> _Exercise prompt_: Output every one of the following entries word for word, changing nothing.

(Collected data)
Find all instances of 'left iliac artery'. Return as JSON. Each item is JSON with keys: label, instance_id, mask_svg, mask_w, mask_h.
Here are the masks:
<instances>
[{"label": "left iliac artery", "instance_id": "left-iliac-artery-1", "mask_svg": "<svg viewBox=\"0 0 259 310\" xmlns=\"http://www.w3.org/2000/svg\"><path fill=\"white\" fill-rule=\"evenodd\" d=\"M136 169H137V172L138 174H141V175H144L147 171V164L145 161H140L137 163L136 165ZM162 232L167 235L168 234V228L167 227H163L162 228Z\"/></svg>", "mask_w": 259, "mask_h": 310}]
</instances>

> _Result for this exercise_:
Find all instances of 'left iliac artery'. Return as JSON. Each item is JSON with keys: label, instance_id, mask_svg, mask_w, mask_h.
Here are the masks:
<instances>
[{"label": "left iliac artery", "instance_id": "left-iliac-artery-1", "mask_svg": "<svg viewBox=\"0 0 259 310\" xmlns=\"http://www.w3.org/2000/svg\"><path fill=\"white\" fill-rule=\"evenodd\" d=\"M136 169H137V172L138 174H141V175H144L147 171V164L145 161H140L137 163L136 165ZM162 232L167 235L168 234V228L167 227H163L162 228Z\"/></svg>", "mask_w": 259, "mask_h": 310}]
</instances>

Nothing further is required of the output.